Фрагмент текста:
┌──
В 1788 году в типографии Н.И. Новикова был опубликован русский перевод (с английского) «Бхагавадгиты» – части «Махабхараты» [Багуат-Гета 1788]. Отдельные переводы отрывков этого религиозного произведения появлялись на Руси в начале XVII века, в среде индийских купцов, торговавших в Астрахани; большинство из них исповедовали вишнуизм – одну из разновидностей индуизма. Однако широкое хождение русская «Бхагавадгита» получила именно с екатерининского периода; её издали по рекомендации и с одобрения Священного Синода, как «душеполезную книгу». Цензор издания, коллежский советник и профессор Московского университета А. Барсов писал: «По приказанию Императорского Московского университета Господ Кураторов я читал книгу под заглавием: Багуат-Гета, или Беседа Кришны с Аржуном, и не нашёл в ней ничего противного наставлению, данному мне в рассматривании печатаемых в Университетской Типографии книг; почему оная и напечатана быть может». Текст издания содержал письмо Г. Гастинга Президенту Ост-Индской компании из Бенареса и предисловие английского переводчика (Ч. Уилкинса), в котором сообщалось о мифологических и исторических предпосылках возникновения «Махабхараты», её структуре, главном сюжете («предмет сей поэмы есть повествование о раздорах и войнах двух великих поколений…, называемых Курусами и Пандусами»), а также специфике восприятия поэмы в европейском интеллектуальном сообществе. Переводчик ставил «Бхагавадгиту» в один ряд с произведениями античной и классической английской литературы («Илиада» и «Одиссея» Гомера, «Потерянный рай» Мильтона). Бесспорно, такой статус «Бхагавадгиты» в глазах просвещённого европейца поднимал её и в глазах образованного русского читателя, тем более, что английский переводчик, будучи по необходимости искушённым исследователем традиционной индийской культуры, точно подмечал все особенности брахманизма как древней религиозной системы. Он писал о том, что брахманы – монотеисты («унитары» в его терминологии), что прочный монотеизм, тем не менее, соседствует с разветвлёнными политеистическими культами (Никитин как человек средневековья подобной детали не уловил) и что в этом надо видеть «исполнение предписаний Кришны», а не своеволие знатной жреческой касты, которая держит народ в невежестве [Там же: 1, 7, 36]. Как и Никитин, переводчик отмечал закрытость индуистских групп, что преодолевалось путём доброжелательного диалога.
└──
Извлечённые данные:
┌──
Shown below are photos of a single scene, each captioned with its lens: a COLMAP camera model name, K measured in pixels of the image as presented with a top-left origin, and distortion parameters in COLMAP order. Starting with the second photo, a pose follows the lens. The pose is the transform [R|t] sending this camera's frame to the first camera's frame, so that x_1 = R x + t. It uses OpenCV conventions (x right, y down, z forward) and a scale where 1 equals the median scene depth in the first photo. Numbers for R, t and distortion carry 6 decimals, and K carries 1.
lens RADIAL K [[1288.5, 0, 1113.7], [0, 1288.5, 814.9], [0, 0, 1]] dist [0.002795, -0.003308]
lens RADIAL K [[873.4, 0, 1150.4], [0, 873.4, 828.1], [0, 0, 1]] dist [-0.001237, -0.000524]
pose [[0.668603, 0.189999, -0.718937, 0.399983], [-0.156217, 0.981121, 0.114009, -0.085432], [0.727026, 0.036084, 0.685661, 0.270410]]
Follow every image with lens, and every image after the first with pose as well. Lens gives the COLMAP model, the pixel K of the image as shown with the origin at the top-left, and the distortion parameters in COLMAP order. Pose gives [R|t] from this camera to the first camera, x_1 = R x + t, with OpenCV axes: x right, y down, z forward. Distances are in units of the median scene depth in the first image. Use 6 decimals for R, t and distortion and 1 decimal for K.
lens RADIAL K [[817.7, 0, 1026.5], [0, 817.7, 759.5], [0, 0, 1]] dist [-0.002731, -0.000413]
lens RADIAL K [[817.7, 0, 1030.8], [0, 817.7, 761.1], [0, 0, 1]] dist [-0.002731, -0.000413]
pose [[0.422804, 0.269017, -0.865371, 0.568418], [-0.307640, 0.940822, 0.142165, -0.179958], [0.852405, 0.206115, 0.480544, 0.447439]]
└──
Ваше задание: Перечислите все произведения, с которыми английский переводчик ставил «Бхагавадгиту» в один ряд, согласно тексту о её русском издании 1788 года. Строки здесь никакой роли не играют.

Ответ на задание: «Илиада» Гомера, «Одиссея» Гомера, «Потерянный рай» Мильтона.